What the task asks >>
Please write out only the lines from the line with "ring pip: (344, 333)" to the line with "middle dip: (179, 255)", inclusive, exactly as they stand below, without the pictures.

-------------------------

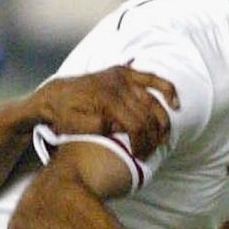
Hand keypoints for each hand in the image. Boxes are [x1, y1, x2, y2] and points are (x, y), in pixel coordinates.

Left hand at [32, 66, 178, 157]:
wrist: (54, 94)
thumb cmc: (63, 115)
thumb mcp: (75, 127)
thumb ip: (98, 128)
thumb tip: (119, 128)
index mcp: (105, 99)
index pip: (134, 124)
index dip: (140, 142)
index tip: (139, 156)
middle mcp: (117, 84)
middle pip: (146, 113)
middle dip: (151, 136)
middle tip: (151, 152)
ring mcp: (122, 76)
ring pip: (152, 99)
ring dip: (162, 120)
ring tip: (164, 138)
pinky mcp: (124, 72)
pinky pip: (151, 78)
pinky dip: (166, 89)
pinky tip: (175, 104)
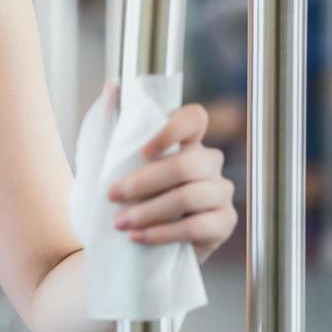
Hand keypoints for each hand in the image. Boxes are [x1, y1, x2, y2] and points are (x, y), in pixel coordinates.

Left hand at [106, 102, 236, 262]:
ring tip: (120, 222)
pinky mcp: (223, 223)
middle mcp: (207, 162)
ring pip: (190, 196)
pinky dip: (163, 233)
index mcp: (185, 141)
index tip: (142, 150)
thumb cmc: (123, 197)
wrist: (129, 244)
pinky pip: (198, 226)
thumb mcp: (108, 161)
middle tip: (112, 195)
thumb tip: (111, 86)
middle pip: (187, 163)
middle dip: (144, 181)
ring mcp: (219, 192)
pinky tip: (138, 237)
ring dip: (149, 211)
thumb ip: (111, 124)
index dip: (173, 129)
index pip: (194, 118)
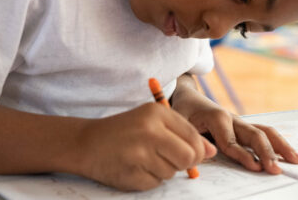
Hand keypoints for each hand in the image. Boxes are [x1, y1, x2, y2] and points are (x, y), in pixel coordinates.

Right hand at [76, 103, 215, 190]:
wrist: (85, 142)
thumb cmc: (124, 130)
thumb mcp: (153, 122)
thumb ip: (183, 134)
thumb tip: (212, 151)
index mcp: (157, 113)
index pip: (194, 138)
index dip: (195, 151)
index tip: (184, 152)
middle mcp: (149, 130)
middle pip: (188, 157)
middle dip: (183, 163)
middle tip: (165, 158)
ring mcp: (139, 153)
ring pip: (172, 172)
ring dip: (162, 171)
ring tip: (143, 159)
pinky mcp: (131, 173)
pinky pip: (156, 184)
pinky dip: (149, 180)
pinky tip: (134, 168)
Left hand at [184, 102, 297, 173]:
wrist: (188, 97)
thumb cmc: (183, 112)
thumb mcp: (180, 122)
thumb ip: (192, 138)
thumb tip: (207, 153)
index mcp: (217, 118)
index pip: (232, 142)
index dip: (243, 156)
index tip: (256, 168)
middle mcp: (232, 119)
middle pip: (255, 135)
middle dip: (267, 153)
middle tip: (276, 169)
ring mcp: (240, 123)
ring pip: (265, 133)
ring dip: (280, 146)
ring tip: (296, 160)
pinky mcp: (243, 128)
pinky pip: (263, 134)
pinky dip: (278, 144)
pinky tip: (290, 155)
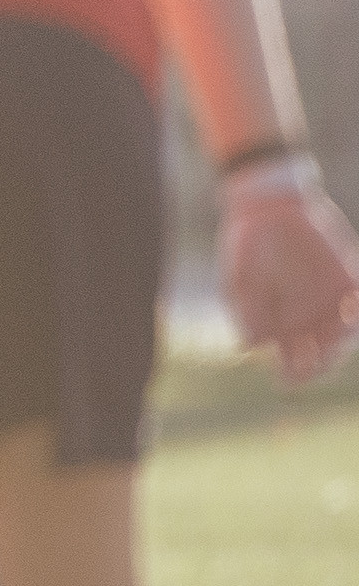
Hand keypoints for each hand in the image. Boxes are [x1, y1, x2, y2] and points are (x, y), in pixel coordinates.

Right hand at [220, 169, 358, 386]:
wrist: (268, 207)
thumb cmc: (246, 246)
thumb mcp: (238, 279)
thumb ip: (246, 311)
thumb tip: (248, 346)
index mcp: (281, 324)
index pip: (294, 361)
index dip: (295, 374)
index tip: (289, 378)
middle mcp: (309, 317)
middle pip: (324, 353)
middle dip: (321, 364)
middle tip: (316, 362)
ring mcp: (331, 300)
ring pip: (344, 333)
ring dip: (341, 342)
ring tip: (337, 333)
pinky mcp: (347, 280)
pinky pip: (356, 304)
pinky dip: (355, 314)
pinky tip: (348, 312)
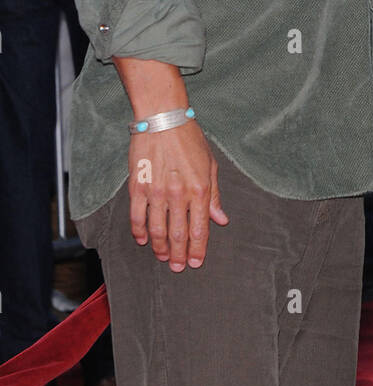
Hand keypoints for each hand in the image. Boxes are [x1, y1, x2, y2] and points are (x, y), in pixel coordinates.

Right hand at [128, 120, 227, 270]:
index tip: (196, 262)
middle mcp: (179, 194)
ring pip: (157, 230)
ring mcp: (156, 192)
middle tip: (178, 267)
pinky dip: (140, 231)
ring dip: (160, 247)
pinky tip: (143, 240)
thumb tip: (221, 219)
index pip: (200, 228)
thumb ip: (214, 195)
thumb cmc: (189, 139)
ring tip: (163, 257)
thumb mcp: (211, 165)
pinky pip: (137, 216)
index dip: (198, 249)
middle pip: (178, 234)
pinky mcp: (138, 186)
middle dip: (179, 255)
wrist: (163, 118)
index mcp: (199, 189)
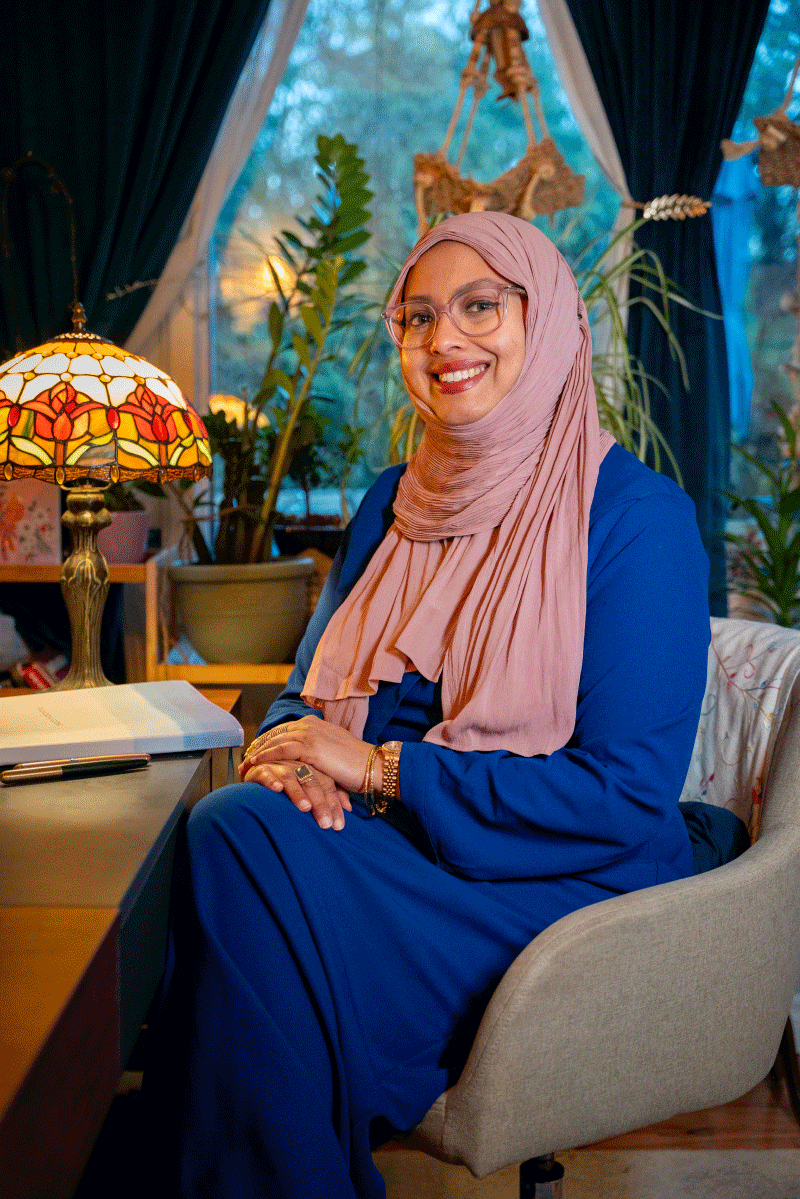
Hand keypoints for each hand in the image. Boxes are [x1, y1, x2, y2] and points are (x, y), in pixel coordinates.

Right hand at [240, 755, 351, 830]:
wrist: (261, 767)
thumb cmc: (290, 781)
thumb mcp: (312, 787)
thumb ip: (332, 795)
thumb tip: (349, 809)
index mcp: (312, 768)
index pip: (327, 786)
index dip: (334, 805)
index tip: (338, 826)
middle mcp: (297, 765)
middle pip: (312, 782)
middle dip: (320, 804)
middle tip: (325, 824)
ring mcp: (279, 765)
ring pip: (291, 777)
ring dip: (297, 792)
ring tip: (305, 808)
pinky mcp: (260, 768)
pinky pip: (266, 773)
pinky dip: (271, 780)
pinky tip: (277, 789)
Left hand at [243, 716, 374, 794]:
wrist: (373, 765)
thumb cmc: (356, 764)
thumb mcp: (333, 753)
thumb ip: (317, 752)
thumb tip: (307, 763)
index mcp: (314, 724)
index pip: (284, 732)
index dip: (267, 743)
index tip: (255, 753)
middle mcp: (309, 725)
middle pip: (275, 735)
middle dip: (258, 748)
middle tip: (244, 761)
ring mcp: (309, 734)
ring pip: (274, 742)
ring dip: (257, 754)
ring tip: (245, 765)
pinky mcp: (310, 747)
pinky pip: (280, 750)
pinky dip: (265, 756)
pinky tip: (255, 764)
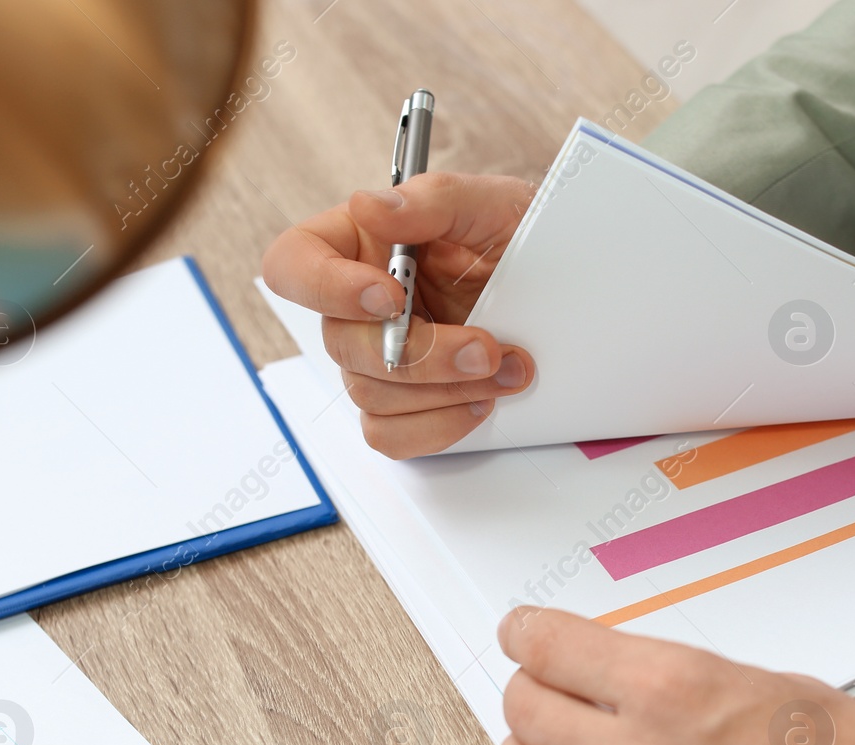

-------------------------

Solution for this task >>
ring pip: (344, 333)
ring dip: (341, 342)
ring tip: (337, 333)
pinky mcp: (347, 280)
pinky pip: (356, 304)
pinky dip: (355, 314)
pinky tip: (348, 312)
Hand keypoints for each hand in the image. Boxes are [x1, y1, x2, y2] and points are (x, y), in pixel coordinates.

Right hand at [128, 120, 227, 270]:
index tip: (196, 262)
middle mcp: (179, 194)
ring pip: (157, 230)
ring mcp: (156, 192)
middle tip: (178, 267)
pinky dip: (140, 231)
ring dip: (160, 247)
pinky tip: (143, 240)
thumb tip: (221, 219)
index pip: (200, 228)
thumb ip: (214, 195)
thumb cmc: (189, 139)
ring tip: (163, 257)
thumb mcp: (211, 165)
pinky pip: (137, 216)
index dip: (198, 249)
middle pip: (178, 234)
pinky mcp: (138, 186)
middle dip: (179, 255)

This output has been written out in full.